Rapina, aggressioni e violenza sessuale tra la stazione e il centro: arrestati due giovani a Gallarate
Prima le botte per rubare una bici, poi le molestie a una donna e infine l'aggressione a un uomo intervenuto in difesa della ragazza. Due ragazzi in manette con l'accusa di gravi episodi avvenuti tra dicembre 2025 e gennaio 2026
Aggressioni feroci in pieno centro e nel sottopassaggio della stazione, rapine ai danni di passanti e molestie sessuali.
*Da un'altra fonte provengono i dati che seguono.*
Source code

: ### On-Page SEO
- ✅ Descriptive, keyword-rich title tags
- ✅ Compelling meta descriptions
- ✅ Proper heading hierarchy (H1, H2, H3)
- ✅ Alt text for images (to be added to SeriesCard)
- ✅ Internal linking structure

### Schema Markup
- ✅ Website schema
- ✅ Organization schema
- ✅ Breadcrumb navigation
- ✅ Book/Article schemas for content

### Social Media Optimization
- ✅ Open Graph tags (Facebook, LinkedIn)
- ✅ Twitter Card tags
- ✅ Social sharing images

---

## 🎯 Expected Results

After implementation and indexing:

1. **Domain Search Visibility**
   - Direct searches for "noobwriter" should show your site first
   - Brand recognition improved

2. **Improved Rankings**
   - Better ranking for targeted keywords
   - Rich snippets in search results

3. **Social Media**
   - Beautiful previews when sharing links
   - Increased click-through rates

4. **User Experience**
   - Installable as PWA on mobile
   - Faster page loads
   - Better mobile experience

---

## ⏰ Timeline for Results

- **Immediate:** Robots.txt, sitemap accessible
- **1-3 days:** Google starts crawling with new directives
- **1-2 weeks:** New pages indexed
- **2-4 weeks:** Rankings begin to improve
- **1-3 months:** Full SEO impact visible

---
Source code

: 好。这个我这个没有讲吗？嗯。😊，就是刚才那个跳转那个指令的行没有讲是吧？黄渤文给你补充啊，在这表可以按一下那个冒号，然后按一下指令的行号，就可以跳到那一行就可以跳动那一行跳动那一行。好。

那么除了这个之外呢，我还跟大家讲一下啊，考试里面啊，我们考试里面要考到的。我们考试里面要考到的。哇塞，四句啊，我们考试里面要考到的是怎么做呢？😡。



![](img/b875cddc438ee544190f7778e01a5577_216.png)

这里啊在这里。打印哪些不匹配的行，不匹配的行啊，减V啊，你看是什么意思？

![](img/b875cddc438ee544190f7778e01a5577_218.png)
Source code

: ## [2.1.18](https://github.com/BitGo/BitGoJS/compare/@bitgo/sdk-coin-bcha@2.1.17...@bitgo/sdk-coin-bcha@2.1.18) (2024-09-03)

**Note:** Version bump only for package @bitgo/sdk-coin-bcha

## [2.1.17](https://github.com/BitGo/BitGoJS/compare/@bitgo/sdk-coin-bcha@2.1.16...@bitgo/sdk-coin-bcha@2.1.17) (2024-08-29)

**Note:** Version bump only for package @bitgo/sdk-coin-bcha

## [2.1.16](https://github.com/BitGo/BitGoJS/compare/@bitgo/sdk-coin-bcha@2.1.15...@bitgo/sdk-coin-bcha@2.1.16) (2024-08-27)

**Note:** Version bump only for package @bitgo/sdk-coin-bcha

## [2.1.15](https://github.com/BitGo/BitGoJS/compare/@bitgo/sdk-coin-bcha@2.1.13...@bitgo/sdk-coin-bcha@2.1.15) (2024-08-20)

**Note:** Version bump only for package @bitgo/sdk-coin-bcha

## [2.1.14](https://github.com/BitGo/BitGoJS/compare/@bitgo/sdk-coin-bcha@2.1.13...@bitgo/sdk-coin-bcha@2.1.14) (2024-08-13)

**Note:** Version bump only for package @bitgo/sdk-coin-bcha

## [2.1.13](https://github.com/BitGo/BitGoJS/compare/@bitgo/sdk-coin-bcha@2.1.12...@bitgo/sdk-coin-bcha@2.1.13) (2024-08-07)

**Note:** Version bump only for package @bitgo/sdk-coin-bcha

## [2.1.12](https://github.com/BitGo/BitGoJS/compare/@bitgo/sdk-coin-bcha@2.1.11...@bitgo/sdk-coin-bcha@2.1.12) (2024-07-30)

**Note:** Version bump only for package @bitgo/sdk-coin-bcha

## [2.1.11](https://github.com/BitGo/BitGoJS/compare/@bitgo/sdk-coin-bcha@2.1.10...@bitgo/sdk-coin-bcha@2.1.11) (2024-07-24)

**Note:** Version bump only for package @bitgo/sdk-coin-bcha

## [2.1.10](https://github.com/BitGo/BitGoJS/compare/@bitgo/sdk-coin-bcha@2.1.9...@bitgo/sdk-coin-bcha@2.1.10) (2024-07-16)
La Polizia di Stato di Gallarate ha arrestato due giovani, ritenuti responsabili di una serie di gravi episodi di violenza che hanno scosso la città tra la fine del 2025 e i primi giorni del nuovo anno. I due si trovano ora agli arresti domiciliari su ordinanza del GIP del Tribunale di Busto Arsizio.
L’aggressione nel sottopassaggio della stazione
Il primo episodio risale alla sera del 7 dicembre scorso. Un giovane è stato sorpreso mentre attraversava il sottopassaggio dello scalo ferroviario da un gruppo di ragazzi. Il gruppo ha tentato di rubargli la bicicletta e, davanti alla resistenza della vittima, ha scatenato una violenza inaudita. Il ragazzo è stato colpito ripetutamente con calci e pugni al volto, un pestaggio continuato fin fuori dalla stazione che gli ha causato un serio trauma cranico. Quando gli agenti del Commissariato sono intervenuti, hanno trovato la vittima a terra, ferita e sanguinante.
Molestie e rapina con le bottiglie di vetro
Le indagini hanno poi fatto luce su un secondo gravissimo fatto avvenuto il 18 dicembre nelle vie del centro. Una donna è stata avvicinata, molestata e palpeggiata ripetutamente dai giovani; solo l’uso di uno spray al peperoncino le ha permesso di sfuggire all’aggressione. Un passante, accortosi di quanto stava accadendo, ha tentato coraggiosamente di intervenire in difesa della donna, ma è diventato a sua volta il bersaglio del gruppo. L’uomo è stato trascinato fuori dalla propria auto, colpito con bottiglie di vetro e rapinato di 300 euro, prima di essere abbandonato ferito sull’asfalto.

Le indagini e l’identificazione dei responsabili
Il lavoro degli inquirenti del Commissariato di Gallarate è stato meticoloso. Gli agenti hanno passato al setaccio le immagini delle telecamere di sorveglianza pubblica e privata, incrociando i fotogrammi con le testimonianze raccolte tra i residenti e i commercianti della zona, ormai esasperati dai continui episodi di microcriminalità. Questo mosaico investigativo ha permesso di dare un nome e un volto ai responsabili, portando la Procura di Busto Arsizio a richiedere le misure cautelari.
I provvedimenti dell’autorità giudiziaria
Ai due giovani arrestati vengono contestati reati pesantissimi: rapina aggravata, lesioni personali in concorso e violenza sessuale. Oltre alla permanenza forzata in casa, il giudice ha imposto ai due il divieto assoluto di comunicare con persone esterne al nucleo familiare convivente. Il provvedimento riguarda non solo i contatti telefonici o fisici, ma si estende esplicitamente anche all’utilizzo di internet e dei social network, per evitare che i soggetti possano inquinare le prove o mantenere contatti con eventuali complici ancora in fase di identificazione.